Court Rebukes Bush Administation on Global Warming

Administration failed to meet deadlines on critical climate research reports.

ByABC News
August 21, 2007, 8:34 PM

Aug. 21, 2007 — -- A federal court today issued a harsh rebuke of the Bush administration for its failure to issue long-delayed reports assessing the impacts and consequences of global warming in the United States.

The judge in the case set a spring deadline for administration officials to comply.

Plaintiffs in the case say the Bush administration has been suppressing two reports intended to serve as a unifying guide for Congress and federal agencies on global warming threats and scientific research priorities.

"The reports are supposed to be the premiere summary on the science of global warming in this country and used by all federal agencies," said Kassie Siegel of the Center for Biological Diversity, a San Francisco-based conservation group and the main plaintiff in the case. "It's a very critical component of government decision making. The Bush administration essentially deep-sixed these reports."

Defendants in the case include Dr. William Brennan, acting director of the U.S. Climate Change Science Program and John Marburger III, director of the White House Office of Science and Technology Policy. Their offices are partially responsible for issuing two separate climate change assessment reports periodically required by the Global Change Research Act. The law was passed by Congress and signed by President George H.W. Bush in November 1990.

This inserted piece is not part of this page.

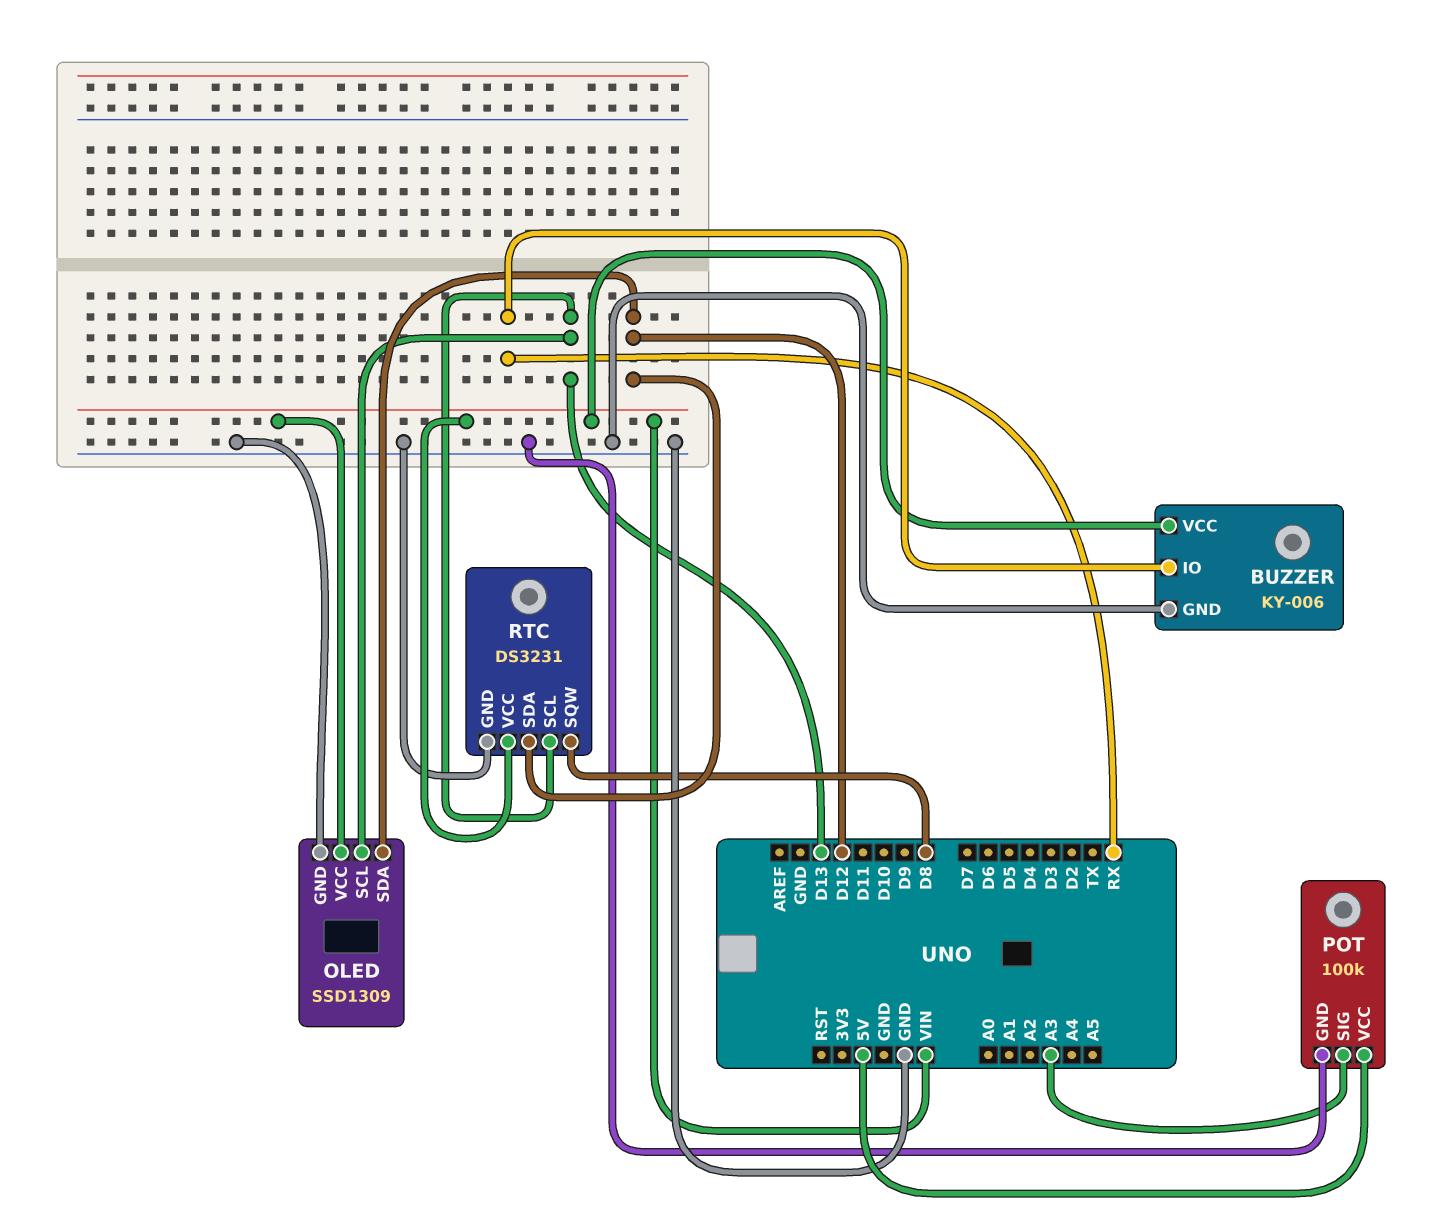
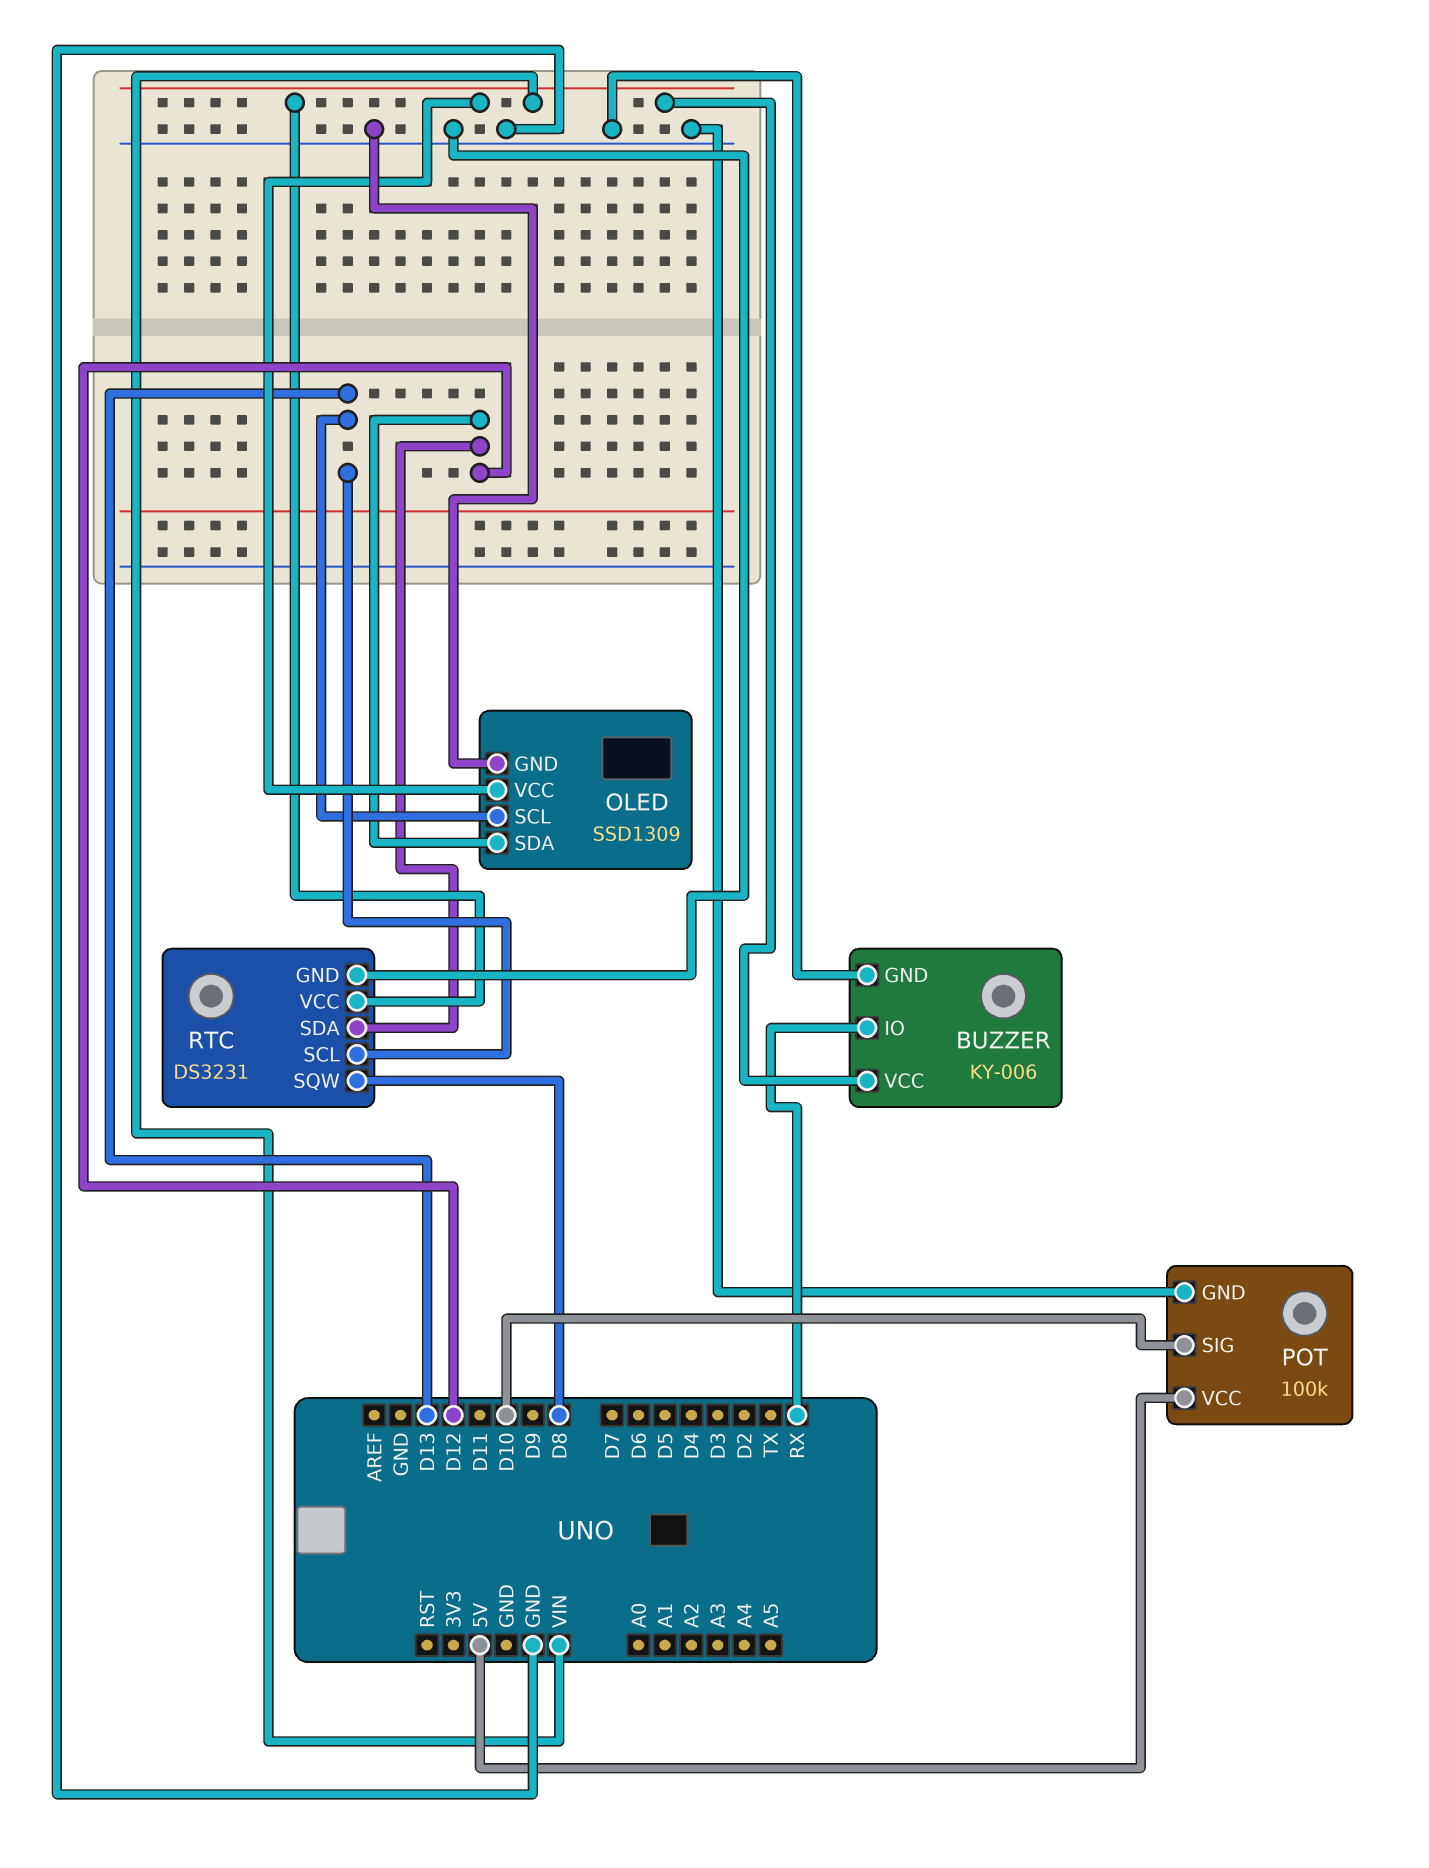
POT pin SIG: A3 -> D10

U.S. District Judge Saundra Brown Armstrong of U.S. District Court in Oakland, Calif., said the current Bush administration had argued that the Global Change Research Act granted wide discretion in the timing of the production and release of the reports.

"The defendants are wrong," the judge wrote in her 38-page ruling. "Congress has conferred no discretion upon the defendants as to when they will issue [the reports]."

White House Office of Science and Technology Policy spokesperson Kristin Scuderi said that officials were still reviewing the court order and could not comment on specifics.

The administration's Climate Change Science Program has said it plans to issue 21 climate reports instead of a single comprehensive guide, as has been done in the past.